# Exercise material
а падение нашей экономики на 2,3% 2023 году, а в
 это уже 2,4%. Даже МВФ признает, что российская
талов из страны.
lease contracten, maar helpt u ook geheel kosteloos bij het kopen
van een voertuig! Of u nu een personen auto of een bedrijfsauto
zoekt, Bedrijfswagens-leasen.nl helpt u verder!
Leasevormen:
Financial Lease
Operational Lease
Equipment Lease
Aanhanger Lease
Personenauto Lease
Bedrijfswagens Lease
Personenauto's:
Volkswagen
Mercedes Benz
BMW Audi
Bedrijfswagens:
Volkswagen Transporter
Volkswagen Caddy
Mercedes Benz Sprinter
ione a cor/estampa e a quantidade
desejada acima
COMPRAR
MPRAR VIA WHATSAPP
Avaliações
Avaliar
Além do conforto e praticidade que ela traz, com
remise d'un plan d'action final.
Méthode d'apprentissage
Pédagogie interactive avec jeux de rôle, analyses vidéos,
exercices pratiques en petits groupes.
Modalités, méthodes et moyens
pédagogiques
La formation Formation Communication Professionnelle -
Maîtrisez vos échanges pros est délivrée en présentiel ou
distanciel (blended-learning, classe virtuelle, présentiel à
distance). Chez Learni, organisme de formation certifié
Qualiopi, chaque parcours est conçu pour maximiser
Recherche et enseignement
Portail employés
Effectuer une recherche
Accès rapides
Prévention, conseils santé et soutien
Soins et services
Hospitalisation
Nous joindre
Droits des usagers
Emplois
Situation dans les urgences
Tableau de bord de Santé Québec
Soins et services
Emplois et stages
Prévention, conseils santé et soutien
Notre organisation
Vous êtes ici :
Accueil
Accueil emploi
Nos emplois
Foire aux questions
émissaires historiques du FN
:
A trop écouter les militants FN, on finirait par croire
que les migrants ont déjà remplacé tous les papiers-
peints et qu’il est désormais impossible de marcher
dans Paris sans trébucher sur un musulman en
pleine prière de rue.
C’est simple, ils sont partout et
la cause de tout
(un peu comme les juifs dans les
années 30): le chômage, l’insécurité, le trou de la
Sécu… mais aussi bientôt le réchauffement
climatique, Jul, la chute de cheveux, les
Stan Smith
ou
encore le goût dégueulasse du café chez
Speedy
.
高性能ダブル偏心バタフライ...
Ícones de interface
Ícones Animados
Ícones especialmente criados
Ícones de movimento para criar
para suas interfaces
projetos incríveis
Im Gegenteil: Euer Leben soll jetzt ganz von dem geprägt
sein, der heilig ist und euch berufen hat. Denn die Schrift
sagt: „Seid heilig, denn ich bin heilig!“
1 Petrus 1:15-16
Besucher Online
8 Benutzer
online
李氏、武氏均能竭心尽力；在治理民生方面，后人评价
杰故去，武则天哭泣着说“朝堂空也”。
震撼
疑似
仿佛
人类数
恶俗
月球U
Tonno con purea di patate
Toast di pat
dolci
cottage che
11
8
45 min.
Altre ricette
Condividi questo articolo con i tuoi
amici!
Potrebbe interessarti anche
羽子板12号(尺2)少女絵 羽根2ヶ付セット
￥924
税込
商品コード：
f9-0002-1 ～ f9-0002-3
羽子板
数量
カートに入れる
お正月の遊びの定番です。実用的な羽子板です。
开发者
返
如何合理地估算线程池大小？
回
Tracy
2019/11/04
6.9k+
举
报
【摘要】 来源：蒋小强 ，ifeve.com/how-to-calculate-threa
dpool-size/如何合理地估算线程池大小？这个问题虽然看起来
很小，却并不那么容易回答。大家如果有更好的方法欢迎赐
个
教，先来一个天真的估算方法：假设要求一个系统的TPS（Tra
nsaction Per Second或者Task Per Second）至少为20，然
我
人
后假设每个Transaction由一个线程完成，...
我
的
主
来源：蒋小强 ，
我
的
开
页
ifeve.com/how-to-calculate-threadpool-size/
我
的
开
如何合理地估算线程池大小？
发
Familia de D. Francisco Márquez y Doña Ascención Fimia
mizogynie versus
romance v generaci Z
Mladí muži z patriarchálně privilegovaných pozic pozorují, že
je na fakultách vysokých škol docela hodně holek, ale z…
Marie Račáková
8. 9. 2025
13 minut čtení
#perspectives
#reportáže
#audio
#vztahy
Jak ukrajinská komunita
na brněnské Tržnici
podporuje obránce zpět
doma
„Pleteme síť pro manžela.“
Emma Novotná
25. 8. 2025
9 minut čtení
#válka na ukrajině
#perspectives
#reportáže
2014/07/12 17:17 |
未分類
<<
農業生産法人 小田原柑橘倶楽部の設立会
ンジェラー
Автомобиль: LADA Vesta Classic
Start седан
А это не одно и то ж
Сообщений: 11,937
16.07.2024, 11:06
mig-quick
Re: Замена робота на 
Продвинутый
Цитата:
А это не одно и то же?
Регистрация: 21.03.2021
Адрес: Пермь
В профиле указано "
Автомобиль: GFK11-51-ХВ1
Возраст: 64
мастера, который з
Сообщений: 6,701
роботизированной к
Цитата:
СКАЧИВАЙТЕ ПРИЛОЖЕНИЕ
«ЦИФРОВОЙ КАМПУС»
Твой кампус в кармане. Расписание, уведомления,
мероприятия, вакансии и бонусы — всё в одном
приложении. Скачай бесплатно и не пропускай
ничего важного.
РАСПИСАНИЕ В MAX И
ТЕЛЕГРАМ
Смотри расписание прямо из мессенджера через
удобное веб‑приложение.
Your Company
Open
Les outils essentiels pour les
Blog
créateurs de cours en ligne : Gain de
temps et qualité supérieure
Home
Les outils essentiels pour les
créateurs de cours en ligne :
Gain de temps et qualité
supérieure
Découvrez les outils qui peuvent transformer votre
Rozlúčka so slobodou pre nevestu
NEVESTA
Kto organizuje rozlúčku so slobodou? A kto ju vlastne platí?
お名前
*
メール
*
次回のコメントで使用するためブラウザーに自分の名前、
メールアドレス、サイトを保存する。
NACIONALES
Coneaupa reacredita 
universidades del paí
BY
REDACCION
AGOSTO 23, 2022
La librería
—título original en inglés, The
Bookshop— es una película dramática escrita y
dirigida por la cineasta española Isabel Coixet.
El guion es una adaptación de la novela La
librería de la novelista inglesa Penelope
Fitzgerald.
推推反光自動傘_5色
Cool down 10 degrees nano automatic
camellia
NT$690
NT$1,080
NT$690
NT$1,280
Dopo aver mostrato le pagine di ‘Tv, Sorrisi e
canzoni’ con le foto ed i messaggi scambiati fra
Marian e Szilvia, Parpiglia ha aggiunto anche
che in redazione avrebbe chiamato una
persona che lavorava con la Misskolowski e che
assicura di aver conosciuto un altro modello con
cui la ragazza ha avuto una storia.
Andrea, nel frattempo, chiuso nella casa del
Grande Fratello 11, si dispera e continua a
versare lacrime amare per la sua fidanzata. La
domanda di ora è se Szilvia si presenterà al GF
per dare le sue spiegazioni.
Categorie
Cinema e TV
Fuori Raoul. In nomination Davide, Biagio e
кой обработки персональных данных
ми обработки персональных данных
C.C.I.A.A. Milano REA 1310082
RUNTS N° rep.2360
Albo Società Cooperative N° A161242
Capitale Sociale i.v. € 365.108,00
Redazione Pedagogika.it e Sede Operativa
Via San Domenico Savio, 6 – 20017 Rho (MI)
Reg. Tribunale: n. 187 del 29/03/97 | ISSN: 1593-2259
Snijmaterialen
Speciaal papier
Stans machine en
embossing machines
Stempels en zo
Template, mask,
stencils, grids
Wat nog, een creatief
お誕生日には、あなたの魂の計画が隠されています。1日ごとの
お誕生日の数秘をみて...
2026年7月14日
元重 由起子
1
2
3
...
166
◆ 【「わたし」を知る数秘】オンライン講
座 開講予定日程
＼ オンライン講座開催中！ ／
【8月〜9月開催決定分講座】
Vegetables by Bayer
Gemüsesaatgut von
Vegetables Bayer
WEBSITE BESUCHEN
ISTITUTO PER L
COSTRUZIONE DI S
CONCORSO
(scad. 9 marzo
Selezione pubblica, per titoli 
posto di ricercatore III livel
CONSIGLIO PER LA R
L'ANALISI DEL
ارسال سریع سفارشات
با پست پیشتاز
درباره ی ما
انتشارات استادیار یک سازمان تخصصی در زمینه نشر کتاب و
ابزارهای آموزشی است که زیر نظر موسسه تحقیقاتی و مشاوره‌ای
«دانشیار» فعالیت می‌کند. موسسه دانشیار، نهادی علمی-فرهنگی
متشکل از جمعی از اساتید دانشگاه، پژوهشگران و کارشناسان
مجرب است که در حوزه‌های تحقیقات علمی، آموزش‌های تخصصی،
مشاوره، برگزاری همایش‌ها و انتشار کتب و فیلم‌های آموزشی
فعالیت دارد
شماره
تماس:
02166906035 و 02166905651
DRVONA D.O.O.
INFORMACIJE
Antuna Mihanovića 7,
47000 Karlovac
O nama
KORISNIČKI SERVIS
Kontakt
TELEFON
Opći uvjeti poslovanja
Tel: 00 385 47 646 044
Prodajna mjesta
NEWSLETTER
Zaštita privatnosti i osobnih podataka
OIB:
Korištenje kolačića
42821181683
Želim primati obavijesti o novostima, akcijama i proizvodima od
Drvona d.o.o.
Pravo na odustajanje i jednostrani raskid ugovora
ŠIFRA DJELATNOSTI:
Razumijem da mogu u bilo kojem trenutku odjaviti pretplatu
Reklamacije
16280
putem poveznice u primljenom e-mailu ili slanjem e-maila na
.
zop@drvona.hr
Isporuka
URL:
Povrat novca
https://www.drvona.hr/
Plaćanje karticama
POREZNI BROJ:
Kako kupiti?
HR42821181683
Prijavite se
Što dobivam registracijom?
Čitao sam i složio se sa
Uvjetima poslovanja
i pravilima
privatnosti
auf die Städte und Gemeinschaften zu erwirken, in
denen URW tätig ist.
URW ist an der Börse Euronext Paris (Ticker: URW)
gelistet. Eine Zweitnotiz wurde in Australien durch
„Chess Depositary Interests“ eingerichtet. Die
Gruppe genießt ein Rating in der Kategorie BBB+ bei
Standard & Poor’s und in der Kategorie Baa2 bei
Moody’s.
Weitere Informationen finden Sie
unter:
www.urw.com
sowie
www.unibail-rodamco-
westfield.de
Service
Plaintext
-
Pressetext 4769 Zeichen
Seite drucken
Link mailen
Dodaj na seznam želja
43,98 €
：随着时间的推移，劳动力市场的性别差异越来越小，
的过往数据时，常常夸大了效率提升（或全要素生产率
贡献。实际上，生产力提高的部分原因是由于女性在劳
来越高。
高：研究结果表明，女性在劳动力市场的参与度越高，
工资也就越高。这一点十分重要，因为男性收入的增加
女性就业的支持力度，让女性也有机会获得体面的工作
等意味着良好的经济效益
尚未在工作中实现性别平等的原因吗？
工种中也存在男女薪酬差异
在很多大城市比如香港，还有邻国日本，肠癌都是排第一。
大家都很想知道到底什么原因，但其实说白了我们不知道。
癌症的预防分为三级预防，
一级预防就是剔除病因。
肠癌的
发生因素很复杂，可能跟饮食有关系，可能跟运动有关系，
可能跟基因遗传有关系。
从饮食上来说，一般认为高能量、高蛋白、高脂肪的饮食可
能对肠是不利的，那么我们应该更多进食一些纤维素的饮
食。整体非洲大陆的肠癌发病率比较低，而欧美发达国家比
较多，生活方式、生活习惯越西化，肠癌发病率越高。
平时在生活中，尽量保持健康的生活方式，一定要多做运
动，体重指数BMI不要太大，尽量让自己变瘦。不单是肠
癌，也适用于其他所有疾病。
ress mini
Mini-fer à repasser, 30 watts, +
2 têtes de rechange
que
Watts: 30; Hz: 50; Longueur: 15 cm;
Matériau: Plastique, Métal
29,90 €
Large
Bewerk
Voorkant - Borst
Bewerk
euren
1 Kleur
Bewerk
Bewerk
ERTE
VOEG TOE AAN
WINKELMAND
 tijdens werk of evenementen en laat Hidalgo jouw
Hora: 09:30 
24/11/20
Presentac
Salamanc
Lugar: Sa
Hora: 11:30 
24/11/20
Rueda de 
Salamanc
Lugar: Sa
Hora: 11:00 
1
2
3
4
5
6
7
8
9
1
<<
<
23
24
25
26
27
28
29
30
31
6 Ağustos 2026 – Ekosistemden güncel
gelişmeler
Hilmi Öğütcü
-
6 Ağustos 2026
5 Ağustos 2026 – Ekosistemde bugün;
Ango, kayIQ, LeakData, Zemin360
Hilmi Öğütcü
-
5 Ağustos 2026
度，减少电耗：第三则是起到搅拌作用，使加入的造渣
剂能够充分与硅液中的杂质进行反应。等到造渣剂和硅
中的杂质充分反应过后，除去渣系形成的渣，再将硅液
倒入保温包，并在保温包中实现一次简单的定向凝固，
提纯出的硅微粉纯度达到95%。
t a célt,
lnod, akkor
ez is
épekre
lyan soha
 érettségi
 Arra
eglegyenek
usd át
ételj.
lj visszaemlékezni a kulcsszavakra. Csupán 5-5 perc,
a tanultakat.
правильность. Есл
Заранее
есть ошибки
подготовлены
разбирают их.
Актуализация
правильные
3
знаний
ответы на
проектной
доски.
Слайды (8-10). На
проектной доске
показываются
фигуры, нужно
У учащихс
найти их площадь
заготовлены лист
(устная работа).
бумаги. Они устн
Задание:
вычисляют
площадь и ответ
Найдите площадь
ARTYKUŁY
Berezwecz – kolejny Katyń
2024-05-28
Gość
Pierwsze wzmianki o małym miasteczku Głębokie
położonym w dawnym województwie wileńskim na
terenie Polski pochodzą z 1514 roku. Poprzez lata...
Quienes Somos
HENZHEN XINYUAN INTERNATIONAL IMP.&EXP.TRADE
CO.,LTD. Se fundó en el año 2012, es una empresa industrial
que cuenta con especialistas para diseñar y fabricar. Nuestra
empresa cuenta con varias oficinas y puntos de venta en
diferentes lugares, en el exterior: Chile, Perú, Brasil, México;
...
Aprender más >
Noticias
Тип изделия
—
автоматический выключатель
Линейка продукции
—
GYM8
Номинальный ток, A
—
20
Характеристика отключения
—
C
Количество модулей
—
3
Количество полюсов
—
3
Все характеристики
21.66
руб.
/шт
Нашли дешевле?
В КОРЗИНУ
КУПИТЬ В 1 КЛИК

# Description of the task
Each line of the records above, from the first through the one containing "pédagogiques", is to be retyped exactly; no other line belongs.

# Answer box
а падение нашей экономики на 2,3% 2023 году, а в
 это уже 2,4%. Даже МВФ признает, что российская
талов из страны.
lease contracten, maar helpt u ook geheel kosteloos bij het kopen
van een voertuig! Of u nu een personen auto of een bedrijfsauto
zoekt, Bedrijfswagens-leasen.nl helpt u verder!
Leasevormen:
Financial Lease
Operational Lease
Equipment Lease
Aanhanger Lease
Personenauto Lease
Bedrijfswagens Lease
Personenauto's:
Volkswagen
Mercedes Benz
BMW Audi
Bedrijfswagens:
Volkswagen Transporter
Volkswagen Caddy
Mercedes Benz Sprinter
ione a cor/estampa e a quantidade
desejada acima
COMPRAR
MPRAR VIA WHATSAPP
Avaliações
Avaliar
Além do conforto e praticidade que ela traz, com
remise d'un plan d'action final.
Méthode d'apprentissage
Pédagogie interactive avec jeux de rôle, analyses vidéos,
exercices pratiques en petits groupes.
Modalités, méthodes et moyens
pédagogiques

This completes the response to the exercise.